** EXTRACTED MATERIAL follows **

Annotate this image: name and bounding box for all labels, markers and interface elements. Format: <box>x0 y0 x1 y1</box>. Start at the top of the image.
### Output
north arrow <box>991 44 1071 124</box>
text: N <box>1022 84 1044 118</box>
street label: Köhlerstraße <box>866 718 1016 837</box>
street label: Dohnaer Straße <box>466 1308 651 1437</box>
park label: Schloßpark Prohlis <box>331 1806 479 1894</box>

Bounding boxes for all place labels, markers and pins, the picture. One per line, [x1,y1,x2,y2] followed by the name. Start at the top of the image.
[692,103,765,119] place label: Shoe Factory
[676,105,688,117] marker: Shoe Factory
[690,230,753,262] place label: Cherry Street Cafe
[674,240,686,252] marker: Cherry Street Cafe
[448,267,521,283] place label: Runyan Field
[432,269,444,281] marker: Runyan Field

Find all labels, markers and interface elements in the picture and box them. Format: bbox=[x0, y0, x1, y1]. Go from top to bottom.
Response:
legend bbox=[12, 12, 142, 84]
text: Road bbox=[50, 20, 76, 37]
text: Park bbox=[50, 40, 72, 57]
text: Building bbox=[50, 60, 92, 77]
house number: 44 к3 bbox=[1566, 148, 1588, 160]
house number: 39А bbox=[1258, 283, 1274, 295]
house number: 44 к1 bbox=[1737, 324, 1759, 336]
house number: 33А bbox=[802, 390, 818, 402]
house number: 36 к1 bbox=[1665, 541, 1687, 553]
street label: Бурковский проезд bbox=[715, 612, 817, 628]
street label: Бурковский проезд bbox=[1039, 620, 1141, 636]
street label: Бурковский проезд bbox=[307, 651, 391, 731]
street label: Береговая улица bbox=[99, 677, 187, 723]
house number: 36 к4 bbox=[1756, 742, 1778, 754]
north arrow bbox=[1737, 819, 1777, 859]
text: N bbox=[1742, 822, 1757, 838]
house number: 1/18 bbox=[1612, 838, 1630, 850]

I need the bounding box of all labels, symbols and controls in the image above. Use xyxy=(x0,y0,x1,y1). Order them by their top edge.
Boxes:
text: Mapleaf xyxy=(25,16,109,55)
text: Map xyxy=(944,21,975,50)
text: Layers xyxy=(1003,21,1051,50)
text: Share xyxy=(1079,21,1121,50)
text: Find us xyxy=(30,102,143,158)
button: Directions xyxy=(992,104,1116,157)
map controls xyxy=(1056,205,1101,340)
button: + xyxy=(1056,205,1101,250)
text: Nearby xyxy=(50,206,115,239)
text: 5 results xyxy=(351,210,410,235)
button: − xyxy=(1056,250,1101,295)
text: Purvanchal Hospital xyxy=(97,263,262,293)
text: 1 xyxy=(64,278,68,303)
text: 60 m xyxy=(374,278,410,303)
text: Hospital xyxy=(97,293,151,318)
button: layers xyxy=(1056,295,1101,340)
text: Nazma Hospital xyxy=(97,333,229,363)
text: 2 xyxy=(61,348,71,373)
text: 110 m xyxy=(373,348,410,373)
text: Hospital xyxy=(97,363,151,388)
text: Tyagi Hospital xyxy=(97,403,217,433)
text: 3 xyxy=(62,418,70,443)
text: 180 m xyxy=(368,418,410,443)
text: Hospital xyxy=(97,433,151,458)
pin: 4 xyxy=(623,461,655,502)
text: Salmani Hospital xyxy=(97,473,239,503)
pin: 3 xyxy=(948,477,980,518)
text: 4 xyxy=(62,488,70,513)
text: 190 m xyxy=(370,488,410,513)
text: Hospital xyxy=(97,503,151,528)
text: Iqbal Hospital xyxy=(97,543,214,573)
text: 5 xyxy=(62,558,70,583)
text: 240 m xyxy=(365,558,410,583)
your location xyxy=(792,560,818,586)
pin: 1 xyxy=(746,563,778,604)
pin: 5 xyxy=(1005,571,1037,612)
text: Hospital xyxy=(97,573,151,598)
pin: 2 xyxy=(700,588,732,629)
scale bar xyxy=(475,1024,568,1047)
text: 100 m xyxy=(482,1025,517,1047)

** End of EXTRACTED MATERIAL **

* [PROBLEM REQUIREMENTS] Reproduce each line from the listing above that includes the word "them".

* [ANSWER FOR THIS EXERCISE]
Find all labels, markers and interface elements in the picture and box them. Format: bbox=[x0, y0, x1, y1]. Go from top to bottom.
I need the bounding box of all labels, symbols and controls in the image above. Use xyxy=(x0,y0,x1,y1). Order them by their top edge.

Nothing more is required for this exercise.